スーパーコンピュータ....

事業仕分けの議論の中で、スーパーコンピュータの研究に金を出すべきだ、という論調にはIT業界のはしくれにいるものとして驚いた。

いまどきスーパーコンピュータなんてものに価値があるのか。マスコミがやたらクラウドクラウドと騒いでいるのもと思っていたが、そのマスコミとテレビ局などのマスコミは実は全然別物だったようだ。

PCのCPUは、単純な処理速度向上の行き詰まりから、演算処理を複数並列処理できる「マルチコア」にシフトした。インテルのメインストリームは、当初消費電力節約のために傍流として生まれたノートPC用のCPUの設計思想に基づくマルチコアにとって替わられている。
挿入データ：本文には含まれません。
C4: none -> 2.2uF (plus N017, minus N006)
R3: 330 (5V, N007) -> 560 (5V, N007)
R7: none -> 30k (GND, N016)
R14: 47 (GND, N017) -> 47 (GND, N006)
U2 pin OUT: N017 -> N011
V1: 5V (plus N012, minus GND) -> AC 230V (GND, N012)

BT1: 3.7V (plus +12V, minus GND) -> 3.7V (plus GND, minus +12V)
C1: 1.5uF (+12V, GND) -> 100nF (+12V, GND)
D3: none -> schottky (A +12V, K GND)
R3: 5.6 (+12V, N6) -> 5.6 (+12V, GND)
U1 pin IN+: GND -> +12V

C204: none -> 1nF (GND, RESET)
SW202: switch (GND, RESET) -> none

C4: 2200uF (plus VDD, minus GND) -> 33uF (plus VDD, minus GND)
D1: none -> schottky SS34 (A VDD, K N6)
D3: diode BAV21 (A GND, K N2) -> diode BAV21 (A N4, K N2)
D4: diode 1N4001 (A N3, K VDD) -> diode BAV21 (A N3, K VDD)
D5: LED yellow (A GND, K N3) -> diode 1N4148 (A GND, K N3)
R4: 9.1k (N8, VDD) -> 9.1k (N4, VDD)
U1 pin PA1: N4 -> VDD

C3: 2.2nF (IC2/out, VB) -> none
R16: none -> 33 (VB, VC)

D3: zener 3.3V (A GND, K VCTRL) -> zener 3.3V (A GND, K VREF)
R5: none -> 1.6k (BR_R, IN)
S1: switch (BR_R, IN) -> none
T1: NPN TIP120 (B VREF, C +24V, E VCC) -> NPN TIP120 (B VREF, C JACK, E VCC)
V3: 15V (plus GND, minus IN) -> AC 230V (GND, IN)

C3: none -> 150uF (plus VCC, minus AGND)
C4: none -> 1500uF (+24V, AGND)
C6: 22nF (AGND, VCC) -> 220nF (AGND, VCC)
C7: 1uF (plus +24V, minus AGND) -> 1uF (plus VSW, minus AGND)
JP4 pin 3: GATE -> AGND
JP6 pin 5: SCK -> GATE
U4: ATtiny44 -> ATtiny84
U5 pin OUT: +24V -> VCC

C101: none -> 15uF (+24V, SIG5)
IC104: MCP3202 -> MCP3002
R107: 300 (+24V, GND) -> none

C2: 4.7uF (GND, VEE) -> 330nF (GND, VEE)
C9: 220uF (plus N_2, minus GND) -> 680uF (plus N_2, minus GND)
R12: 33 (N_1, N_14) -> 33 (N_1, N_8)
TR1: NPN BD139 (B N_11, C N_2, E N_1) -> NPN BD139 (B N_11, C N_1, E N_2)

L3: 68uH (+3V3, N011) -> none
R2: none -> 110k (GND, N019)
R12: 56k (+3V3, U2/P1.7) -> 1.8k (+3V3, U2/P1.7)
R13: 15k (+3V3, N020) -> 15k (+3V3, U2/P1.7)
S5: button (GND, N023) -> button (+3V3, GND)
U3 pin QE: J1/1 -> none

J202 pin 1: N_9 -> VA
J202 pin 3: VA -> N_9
Googleは、そこらのPCとたいして変わらないCPUやメモリを何十万個並べ、それを使いこなすソフトウェアによって考えられないような規模のコンピュータ処理サービスを世界中に提供している。

宇宙から受信した大量のデータの解析を、世界中の個人のPCで手分けしておこなうためのソフトウェアを配布したSETI@Homeや、遺伝子解析のプロジェクト、そして少し毛色は異なるが数十万のPCが連携して処理を行うWinnyと同じく、処理を「分散」させサービスを「統合」する考え方だ。

日本で最も成功した分散コンピューティングシステム Winny の開発者は有罪になった。
世界中の書籍を勝手にスキャンして著作権を踏みにじると訴訟沙汰になっているGoogleの創業者は考えられないくらいの富を手にした上で、世界の数億人相手に、新たな技術を使ったサービスを次々に提供している。

日本のITの発展をほんとうに望むなら、その現実をまずしっかり見据えたほうがいと思う。